++++ Data section ++++

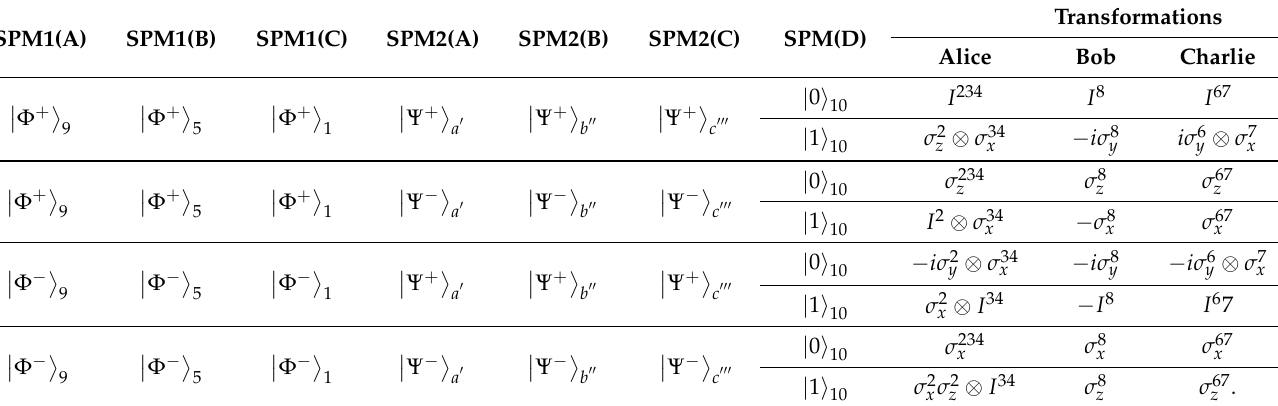
Table 1. Joint collapsed states of some cases and reconstructed unitary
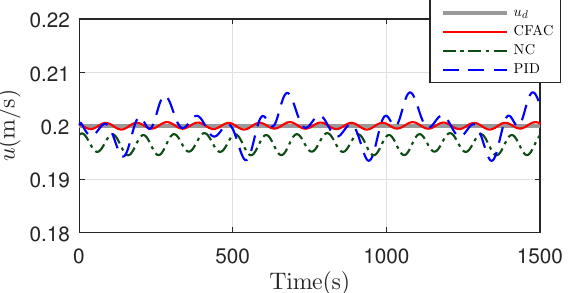
Figure 10. Velocity tracking performance in submerging motion with a constant velocity and variable pitch angle command.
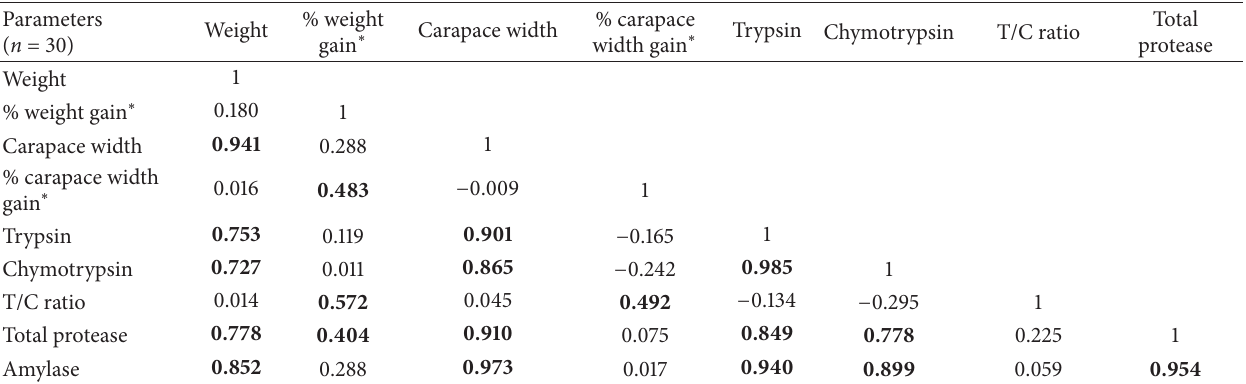
Table 4: Correlation coefficient ( r ) between different parameters studied during metamorphosis from zoea until adult P. pelagicus . Significant correlations are indicated in big bold numbers ( P < 0.05).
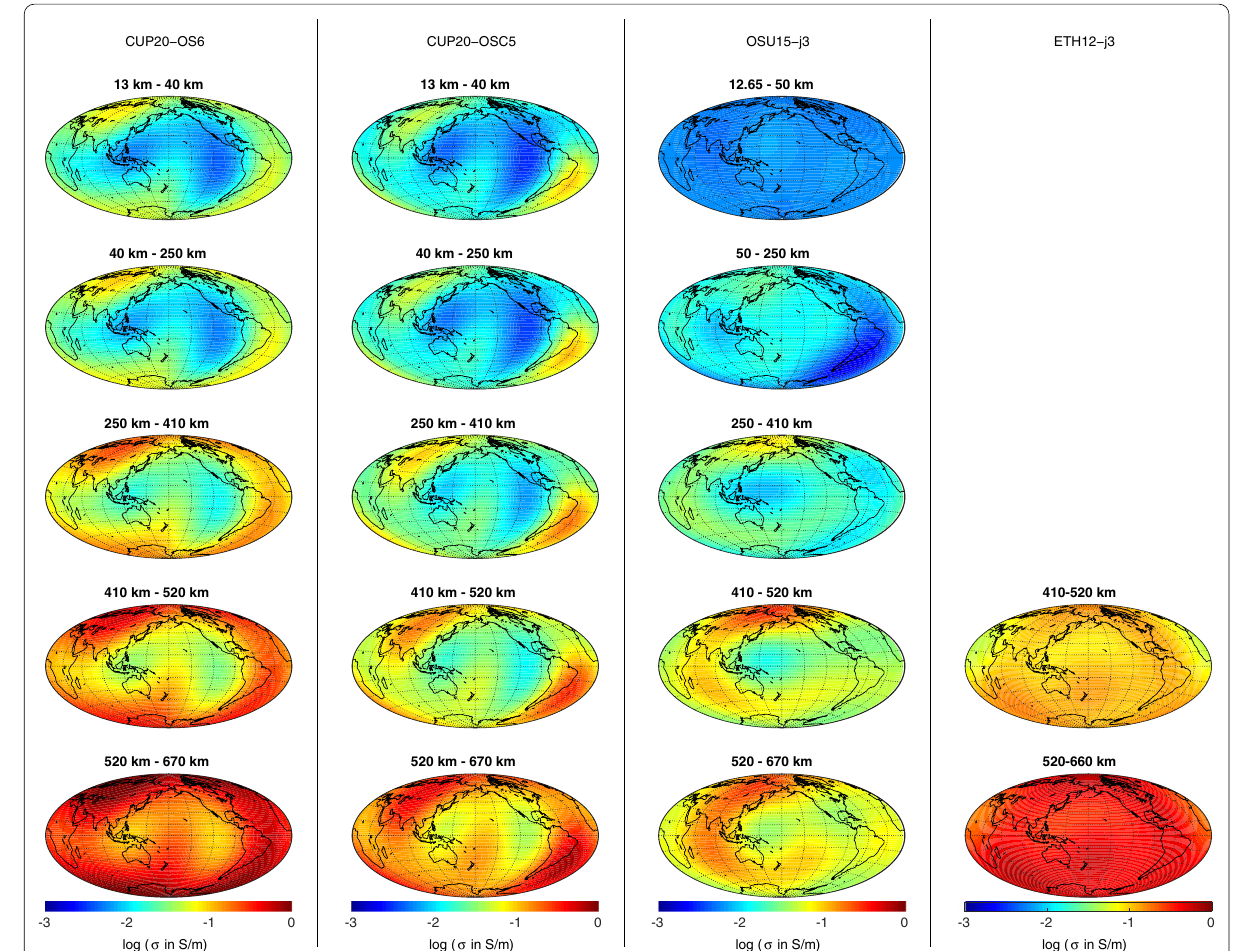
Fig. 5 Cross-sections of electrical conductivity models CUP20-OS6, CUP20-OSC5, OSU15-j3, and ETH12-j3 in the upper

++++

All lines from the one holding "Figure 10. Velocity" through the last line of the material above should be set down exactly, and the pictures should be left out.

Expected answer ▸
Figure 10. Velocity tracking performance in submerging motion with a constant velocity and variable pitch angle command.
Table 4: Correlation coefficient ( r ) between different parameters studied during metamorphosis from zoea until adult P. pelagicus . Significant correlations are indicated in big bold numbers ( P < 0.05).
Fig. 5 Cross-sections of electrical conductivity models CUP20-OS6, CUP20-OSC5, OSU15-j3, and ETH12-j3 in the upper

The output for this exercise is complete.